まだ紹介したい話題があるので続いて第5弾。
今回は、嗅覚障害の処方で漢方薬があるというお話。
嗅覚障害時の治療には、ステロイドや亜鉛以外にも当帰芍薬散という漢方も良いみたいですよ。
日本耳鼻咽喉科学会会報で発表されている
「嗅覚障害診療ガイドライン」https://www.jstage.jst.go.jp/article/jibiinkoka/122/7/122_995_1/_pdf(122 (7), 995-998, 2019-07-20)では
「感冒後嗅覚障害に対して当帰芍薬散が有効であるとの報告がわが国でなされているが,いずれも後見的な報告であるものの,有害事象は認めておらず益が害を上回るとして弱いエビデンスでの推奨」
と記されています。
要するに有害なものではないので補助的な位置づけですが当帰芍薬散を勧められていました。
そのため病院でも当帰芍薬散を処方するところが結構あります。
日本橋浜町耳鼻咽喉科HP 「嗅覚・味覚障害と新型コロナウイルス感染症について」 https://hamacho-ent.com/blog_clinic/1101
らそうむ内科リハビリテーションクリニックHP 「新型コロナウイルスにかかってから「臭い(におい)がおかしい」あなた:嗅覚障害の治療 」https://rasoumu-cl.com/news/post-1782/
この当帰芍薬散、実は更年期(冷え性、貧血、生理不順、めまい、肩こりなど)のお薬でも知られていて私も一時期飲んでたことあります(^_^)
嗅覚障害にも効くということで驚きました。
日本鼻科学会会誌の
嗅神経性嗅覚障害の病態解明と治療への応用 (https://www.jstage.jst.go.jp/article/jjrhi/57/1/57_83/_pdf 日本鼻科学会会誌 57 (1), 83-86, 2018)の発表では
女性ホルモンのエストロゲンというのは嗅細胞の減少を抑える作用があり特に嗅上皮再生が促進に関係していることがわかっていて、
当帰芍薬散もエストロゲン様作用を持った漢方で嗅球内神経成長因子というのが増加させてそれが嗅上皮再生促進に関わっているの可能性があるということで注目されていました。

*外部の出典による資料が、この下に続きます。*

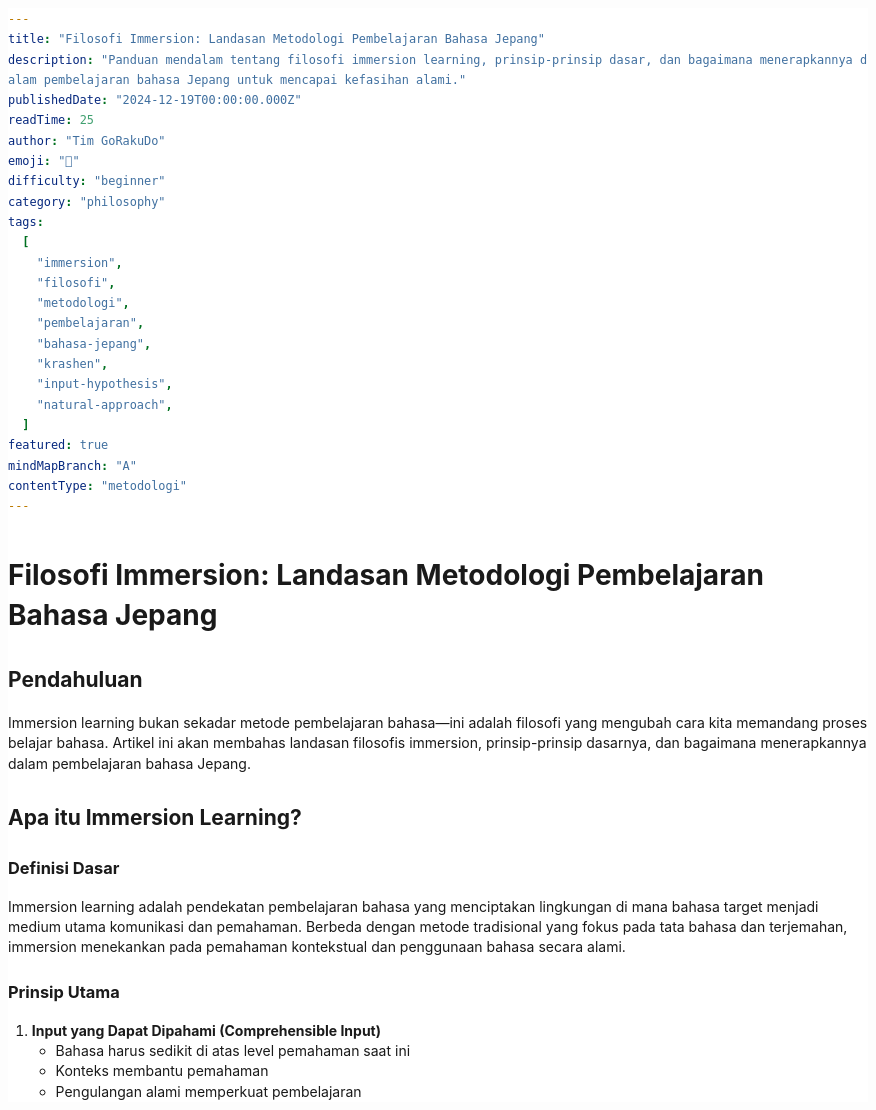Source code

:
 ```yaml
---
title: "Filosofi Immersion: Landasan Metodologi Pembelajaran Bahasa Jepang"
description: "Panduan mendalam tentang filosofi immersion learning, prinsip-prinsip dasar, dan bagaimana menerapkannya dalam pembelajaran bahasa Jepang untuk mencapai kefasihan alami."
publishedDate: "2024-12-19T00:00:00.000Z"
readTime: 25
author: "Tim GoRakuDo"
emoji: "🧠"
difficulty: "beginner"
category: "philosophy"
tags:
  [
    "immersion",
    "filosofi",
    "metodologi",
    "pembelajaran",
    "bahasa-jepang",
    "krashen",
    "input-hypothesis",
    "natural-approach",
  ]
featured: true
mindMapBranch: "A"
contentType: "metodologi"
---
```


# Filosofi Immersion: Landasan Metodologi Pembelajaran Bahasa Jepang

## Pendahuluan

Immersion learning bukan sekadar metode pembelajaran bahasa—ini adalah filosofi yang mengubah cara kita memandang proses belajar bahasa. Artikel ini akan membahas landasan filosofis immersion, prinsip-prinsip dasarnya, dan bagaimana menerapkannya dalam pembelajaran bahasa Jepang.

## Apa itu Immersion Learning?

### Definisi Dasar

Immersion learning adalah pendekatan pembelajaran bahasa yang menciptakan lingkungan di mana bahasa target menjadi medium utama komunikasi dan pemahaman. Berbeda dengan metode tradisional yang fokus pada tata bahasa dan terjemahan, immersion menekankan pada pemahaman kontekstual dan penggunaan bahasa secara alami.

### Prinsip Utama

1. **Input yang Dapat Dipahami (Comprehensible Input)**
   - Bahasa harus sedikit di atas level pemahaman saat ini
   - Konteks membantu pemahaman
   - Pengulangan alami memperkuat pembelajaran
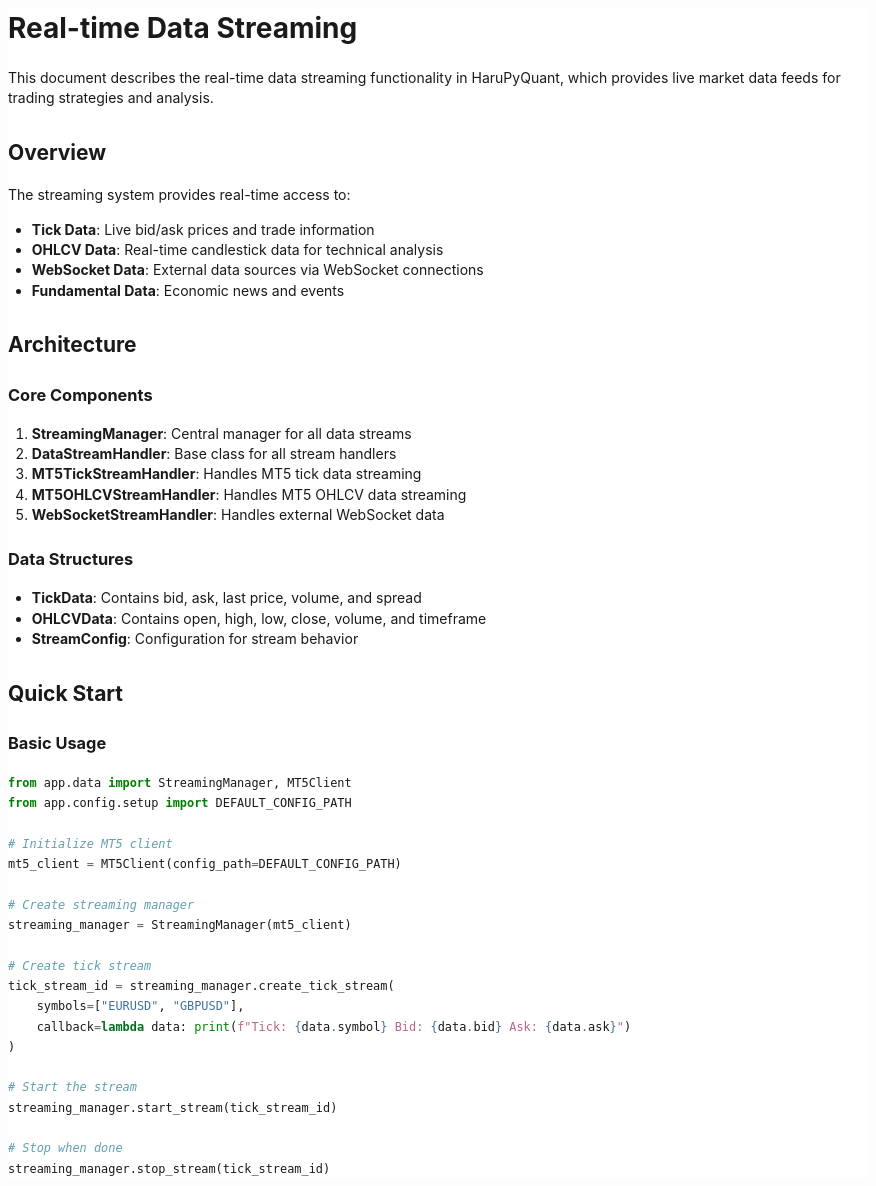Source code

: # Real-time Data Streaming

This document describes the real-time data streaming functionality in HaruPyQuant, which provides live market data feeds for trading strategies and analysis.

## Overview

The streaming system provides real-time access to:
- **Tick Data**: Live bid/ask prices and trade information
- **OHLCV Data**: Real-time candlestick data for technical analysis
- **WebSocket Data**: External data sources via WebSocket connections
- **Fundamental Data**: Economic news and events

## Architecture

### Core Components

1. **StreamingManager**: Central manager for all data streams
2. **DataStreamHandler**: Base class for all stream handlers
3. **MT5TickStreamHandler**: Handles MT5 tick data streaming
4. **MT5OHLCVStreamHandler**: Handles MT5 OHLCV data streaming
5. **WebSocketStreamHandler**: Handles external WebSocket data

### Data Structures

- **TickData**: Contains bid, ask, last price, volume, and spread
- **OHLCVData**: Contains open, high, low, close, volume, and timeframe
- **StreamConfig**: Configuration for stream behavior

## Quick Start

### Basic Usage

```python
from app.data import StreamingManager, MT5Client
from app.config.setup import DEFAULT_CONFIG_PATH

# Initialize MT5 client
mt5_client = MT5Client(config_path=DEFAULT_CONFIG_PATH)

# Create streaming manager
streaming_manager = StreamingManager(mt5_client)

# Create tick stream
tick_stream_id = streaming_manager.create_tick_stream(
    symbols=["EURUSD", "GBPUSD"],
    callback=lambda data: print(f"Tick: {data.symbol} Bid: {data.bid} Ask: {data.ask}")
)

# Start the stream
streaming_manager.start_stream(tick_stream_id)

# Stop when done
streaming_manager.stop_stream(tick_stream_id)
```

(※嗅上皮とは鼻の上の方に嗅上皮という匂いを感知する部位です。そこは粘膜に覆われており嗅細胞はこの中にあります。匂いが溶け込んで嗅細胞と接触すると神経を介して情報が脳に届き匂いが認知されるしくみです。)
漢方薬は一つだけじゃなく複数のところに働きかける特徴があるので当帰芍薬散のように幅広い症状に効くというのが多い。
その代わり効き目は緩やかであり長く服用しなくてはならないのがネックかもしれません。
それでも、また再び元の嗅覚に戻ることが出来るなら当帰芍薬散も試してみるのも良いのでは?と思いご紹介しました。
私も服用して調子良かったですし、長期服用に耐えられる体に優しい漢方だったかと思います(^-^)
そしてこれも知らなかったんですが、そもそも「嗅覚障害という病名に適用のある薬剤」今のところまだ示されていないそうです。
だから、今回調べてみてお医者様も色々試行錯誤の上で治療あたられているようだというのがわかりました。
今回色んな情報集めたことでこんなに医療発達していてもまだまだ解明されてないことが多いのだなと改めて実感しました。
新型コロナウィルスがこんなに広がるなんて4年前には想像だにしてなかったんですが、研究はまだまだ続いているようですし
4年を経てこうして普通の生活を過ごせるまでになったことを思うと医療従者はじめ関わってる方々には本当に頭が下がる思いです。